Wprowadzone prawo przewiduje
zakaz zawierania związków jednopłciowych oraz adopcji dzieci
przez osoby LGBT, a także
przeprowadzania zabiegów tranzycji
. Zabronione ma być również promowanie w szkołach takich treści, które mogą być interpretowane jako "propaganda przynależności do płci przeciwnej, relacji jednopłciowych lub kazirodztwa". Przepisy odnoszące się do tej kwestii obowiązują też kina, reklamodawców oraz nadawców medialnych.

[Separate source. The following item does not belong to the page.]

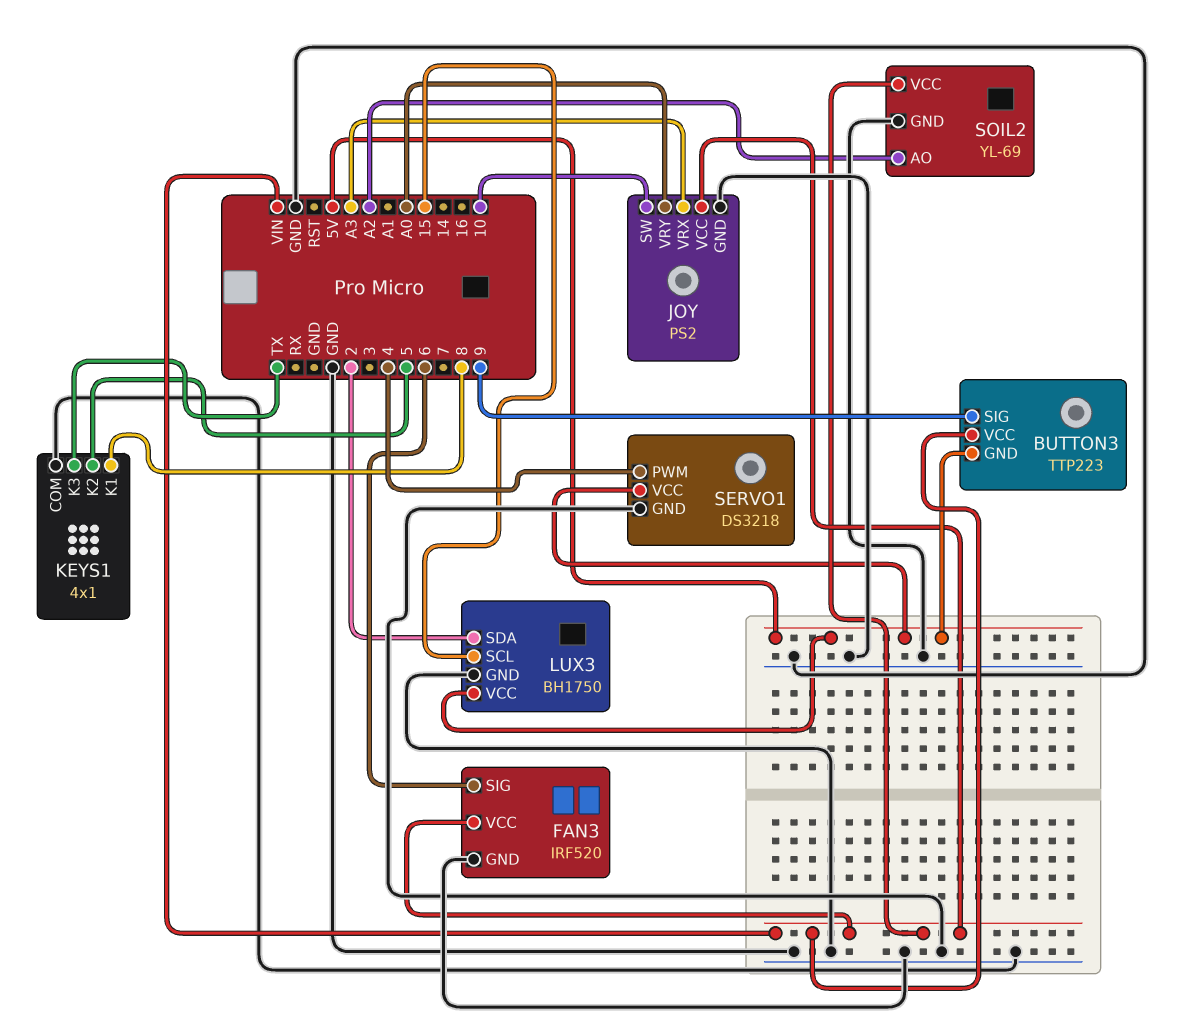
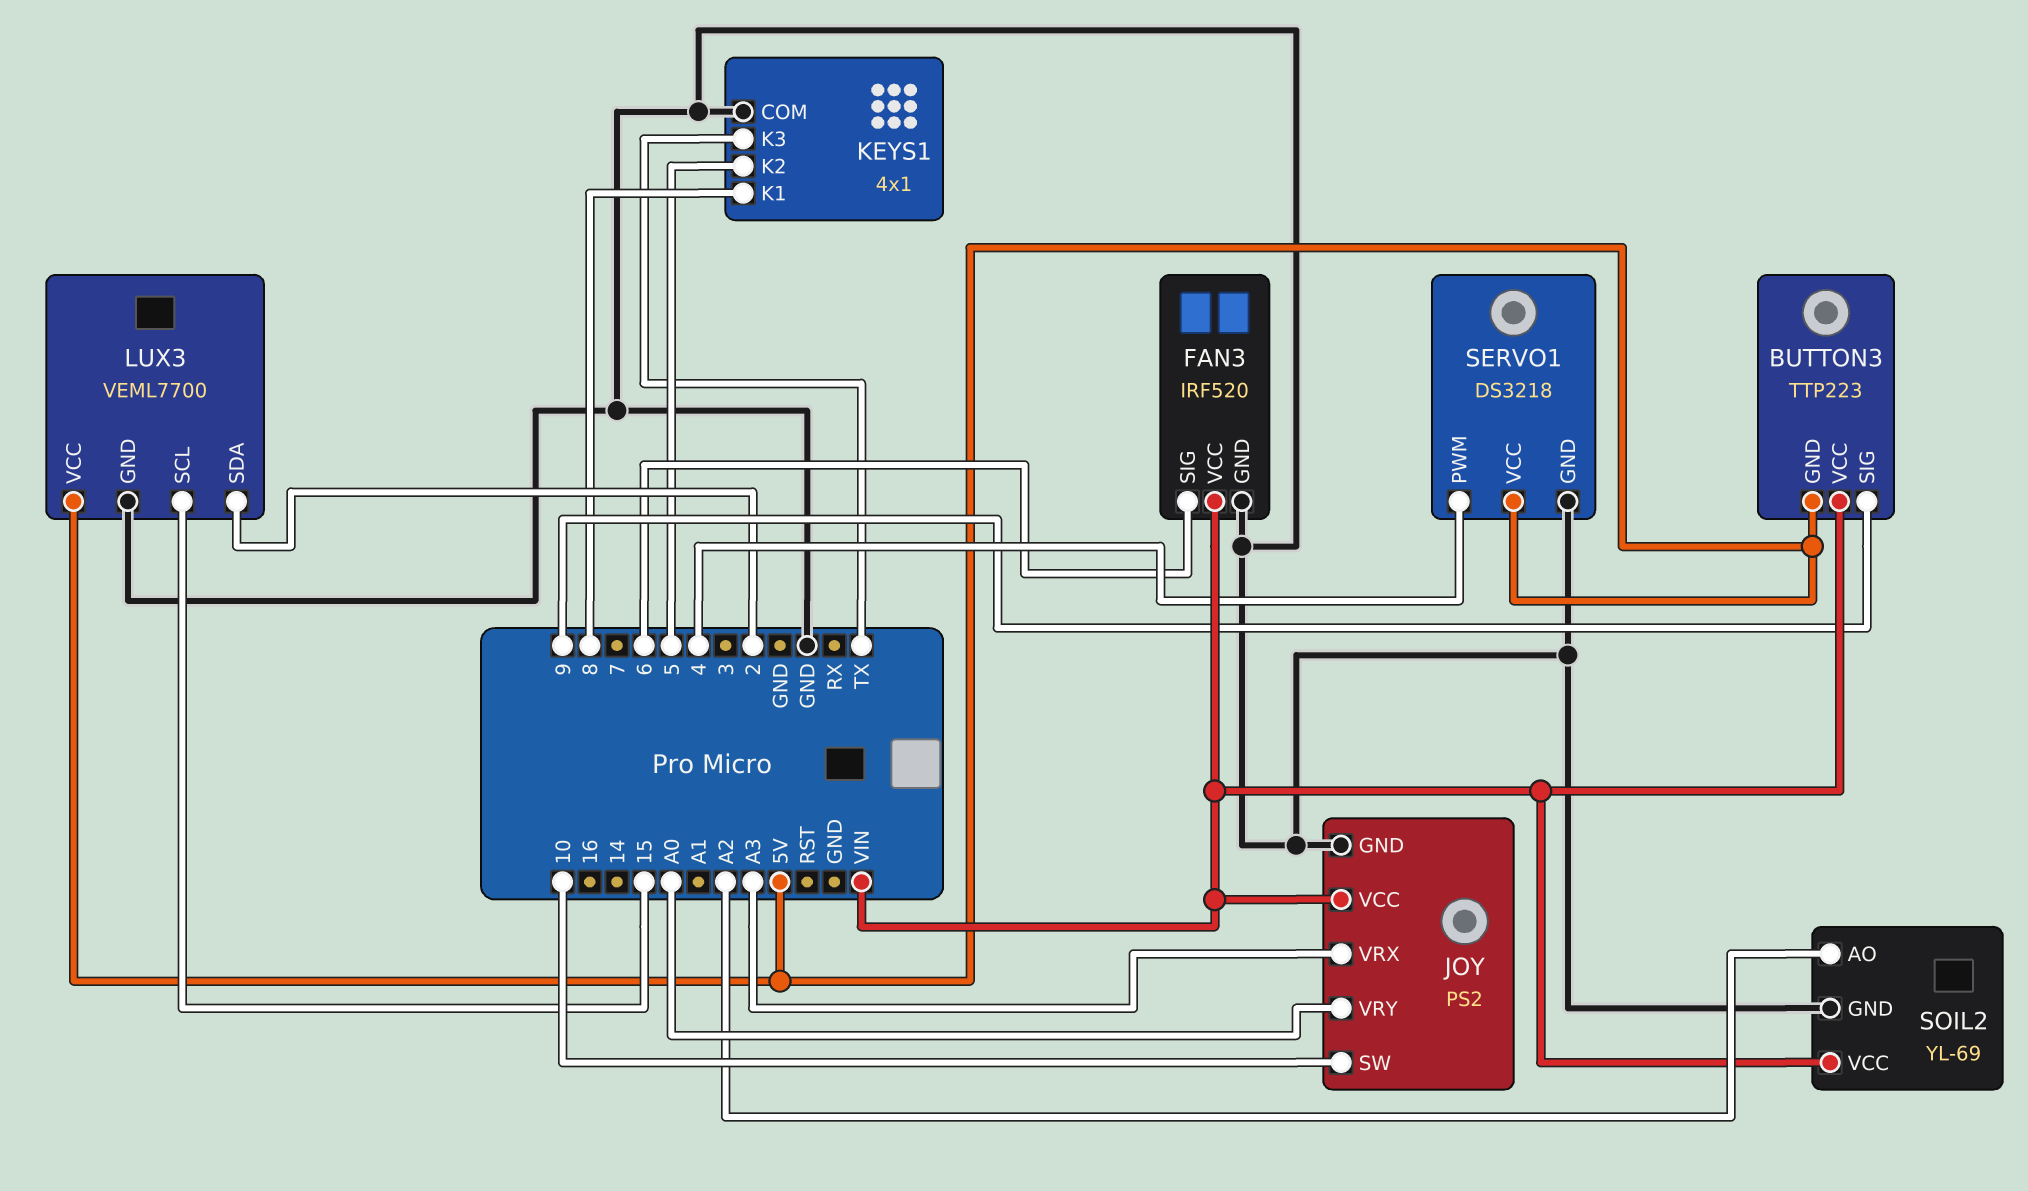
LUX3: BH1750 -> VEML7700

Zdaniem rządzących wprowadzenie nowych przepisów było konieczne, ponieważ w ich opinii Zachód próbuje doprowadzić do skonfliktowania Gruzji z Rosją m.in. poprzez próby szerzenia "propagandy LGBT".
Moskwa jakiś czas temu wprowadziła podobną ustawę
, czego skutkiem było zdelegalizowanie "międzynarodowego ruchu LGBTQ+".
Dzień po uchwaleniu gruzińskiego prawa tamtejsza transseksualna modelka
Kesaria Abramidze
została zamordowana. Sprawcą zbrodni miał być 27-letni Beka Jaiani, który już jest w rękach służb. Choć jego motywacje oficjalnie są nieznane, społeczeństwo obwinia wprowadzoną niedawno ustawę za śmierć modelki.
- Istnieje bezpośrednia korelacja między używaniem mowy nienawiści w polityce a przestępstwami z nienawiści - podkreśliła w swoim oświadczeniu
Social Justice Center
, gruzińska organizacja zajmująca się prawami człowieka.